Some categories are faring better than others. Watches are declining, but Levato stresses that this is more of a normalisation after a big boom between 2020 and 2022. Leather and footwear have been negatively impacted due to price increases, which has caused some brands to lose credibility among their customers. “If it’s the same bag with no creativity injected, why should I buy another one for €5,000 when I paid €3,000 for it just three years ago?” says Levato. In beauty, Bain has seen the pendulum swing towards fragrance, which is having a moment, while skincare is flat and makeup is declining. Like fragrance, eyewear has benefitted from the “small luxury” effect. Jewellery has also maintained momentum, with unbranded items taking the lead. Apparel is also growing. “Apparel brands have done a good job at being more disciplined and intentional about how to segment and understand customers and develop a targeted value proposition.”

Bain highlights that there’s continued polarisation between brand performance, and that 65 to 70 per cent of the winners this year are the same as last. “They are authentic brands, meaning they are true to themselves. They didn’t increase prices too much. They deliver very relevant value propositions to their customers. They know who their customers are and how to engage with them throughout all touchpoints from brand to product to marketing to experience in the point of sale,” she says. “The market is more difficult to win this year, so the polarisation is growing.”

Bain has outlined four strategic guidelines: refocus on the basics with high-quality and creative products; foster meaningful relationships with the customer (beyond transactional activations); favour reaching untapped audiences through desire rather than hype; and deliver the customer experience flawlessly.

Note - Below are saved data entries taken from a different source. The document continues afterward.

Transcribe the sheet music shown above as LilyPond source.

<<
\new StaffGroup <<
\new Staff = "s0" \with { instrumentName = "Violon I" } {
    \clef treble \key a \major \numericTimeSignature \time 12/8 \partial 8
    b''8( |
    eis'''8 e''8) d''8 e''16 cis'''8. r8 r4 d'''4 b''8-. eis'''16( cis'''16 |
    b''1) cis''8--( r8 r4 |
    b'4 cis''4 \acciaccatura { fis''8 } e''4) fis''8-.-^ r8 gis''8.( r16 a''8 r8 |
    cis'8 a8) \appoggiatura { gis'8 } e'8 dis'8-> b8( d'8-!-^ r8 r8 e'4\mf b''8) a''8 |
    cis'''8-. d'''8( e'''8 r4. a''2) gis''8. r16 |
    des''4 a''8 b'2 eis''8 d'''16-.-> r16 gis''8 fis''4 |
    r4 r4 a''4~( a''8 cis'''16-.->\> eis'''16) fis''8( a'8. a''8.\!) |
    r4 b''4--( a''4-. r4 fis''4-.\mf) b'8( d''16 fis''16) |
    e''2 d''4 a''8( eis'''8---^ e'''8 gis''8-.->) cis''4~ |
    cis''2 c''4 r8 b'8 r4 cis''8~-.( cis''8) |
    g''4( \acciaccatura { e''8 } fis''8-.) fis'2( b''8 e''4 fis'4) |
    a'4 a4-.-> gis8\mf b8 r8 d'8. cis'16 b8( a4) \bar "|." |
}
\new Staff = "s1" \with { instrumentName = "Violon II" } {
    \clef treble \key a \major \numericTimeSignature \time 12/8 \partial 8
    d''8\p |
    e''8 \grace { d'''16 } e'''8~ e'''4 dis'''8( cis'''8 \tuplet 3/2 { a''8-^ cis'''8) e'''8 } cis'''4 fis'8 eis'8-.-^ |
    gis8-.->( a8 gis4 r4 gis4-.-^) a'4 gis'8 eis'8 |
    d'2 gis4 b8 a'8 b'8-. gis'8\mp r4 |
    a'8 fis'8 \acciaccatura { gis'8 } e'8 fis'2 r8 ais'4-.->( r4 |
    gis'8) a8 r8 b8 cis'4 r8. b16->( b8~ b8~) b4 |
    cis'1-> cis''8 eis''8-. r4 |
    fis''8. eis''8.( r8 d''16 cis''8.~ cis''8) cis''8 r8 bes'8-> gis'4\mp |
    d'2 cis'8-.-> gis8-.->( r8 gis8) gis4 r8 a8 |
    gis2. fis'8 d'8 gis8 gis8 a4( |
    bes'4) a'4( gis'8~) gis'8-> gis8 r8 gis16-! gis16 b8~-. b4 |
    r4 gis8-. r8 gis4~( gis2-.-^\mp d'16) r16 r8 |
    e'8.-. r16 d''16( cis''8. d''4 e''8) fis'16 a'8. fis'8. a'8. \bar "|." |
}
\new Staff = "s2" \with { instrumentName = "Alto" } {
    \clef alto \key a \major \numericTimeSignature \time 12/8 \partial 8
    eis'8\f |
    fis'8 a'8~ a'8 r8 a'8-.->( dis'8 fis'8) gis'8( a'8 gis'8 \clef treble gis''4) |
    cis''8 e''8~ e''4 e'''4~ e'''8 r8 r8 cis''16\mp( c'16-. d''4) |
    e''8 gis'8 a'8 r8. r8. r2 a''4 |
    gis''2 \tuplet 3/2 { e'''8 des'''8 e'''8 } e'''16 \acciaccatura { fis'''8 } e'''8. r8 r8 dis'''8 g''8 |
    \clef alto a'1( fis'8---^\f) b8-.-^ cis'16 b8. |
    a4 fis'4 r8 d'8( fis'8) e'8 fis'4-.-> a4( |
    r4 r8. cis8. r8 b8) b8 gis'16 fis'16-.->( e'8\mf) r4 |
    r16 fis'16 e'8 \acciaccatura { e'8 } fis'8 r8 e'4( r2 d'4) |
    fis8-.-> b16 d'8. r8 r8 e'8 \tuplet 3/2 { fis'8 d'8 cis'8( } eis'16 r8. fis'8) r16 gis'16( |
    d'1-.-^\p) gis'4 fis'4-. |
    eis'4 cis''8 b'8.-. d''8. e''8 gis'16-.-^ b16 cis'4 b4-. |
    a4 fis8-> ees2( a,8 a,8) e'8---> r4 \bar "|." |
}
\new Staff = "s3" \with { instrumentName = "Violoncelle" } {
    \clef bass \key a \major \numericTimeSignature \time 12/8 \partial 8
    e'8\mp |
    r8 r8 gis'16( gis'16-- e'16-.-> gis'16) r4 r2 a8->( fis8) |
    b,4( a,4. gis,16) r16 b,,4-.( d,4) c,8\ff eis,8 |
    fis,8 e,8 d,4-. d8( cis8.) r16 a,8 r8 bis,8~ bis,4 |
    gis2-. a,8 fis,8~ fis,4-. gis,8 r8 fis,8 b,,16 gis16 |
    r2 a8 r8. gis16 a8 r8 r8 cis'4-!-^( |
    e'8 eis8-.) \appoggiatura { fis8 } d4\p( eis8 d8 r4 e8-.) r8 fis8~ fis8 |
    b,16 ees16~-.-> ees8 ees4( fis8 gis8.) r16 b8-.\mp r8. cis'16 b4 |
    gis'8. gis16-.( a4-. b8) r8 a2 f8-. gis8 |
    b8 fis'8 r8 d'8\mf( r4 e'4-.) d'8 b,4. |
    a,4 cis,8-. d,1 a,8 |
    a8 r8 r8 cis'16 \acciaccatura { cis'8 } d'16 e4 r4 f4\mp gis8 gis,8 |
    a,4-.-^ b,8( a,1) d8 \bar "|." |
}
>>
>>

In some cases, brands will have to make trade-offs: build around today’s customer vs tomorrow’s; double down on loyal audiences vs unlocking new ones; and iterate on creative and fast-paced product vs focus on crafting future brand heroes. Levato says there’s no right or wrong answer here, it’s about understanding what an individual brand needs to prioritise in order to stay true to itself.

The firm also published a series of provocations in the report designed to encourage brands to get back to basics. Who are we? Where are we legitimated to play? Who are our true target personas? What is our DNA? Which are the untapped conversation territories true to our brand? Where do we belong? What is our differentiating value proposition? “The customer base is more informed and knowledgeable, so you cannot forget who your true customers are. You cannot target everybody,” says Levato.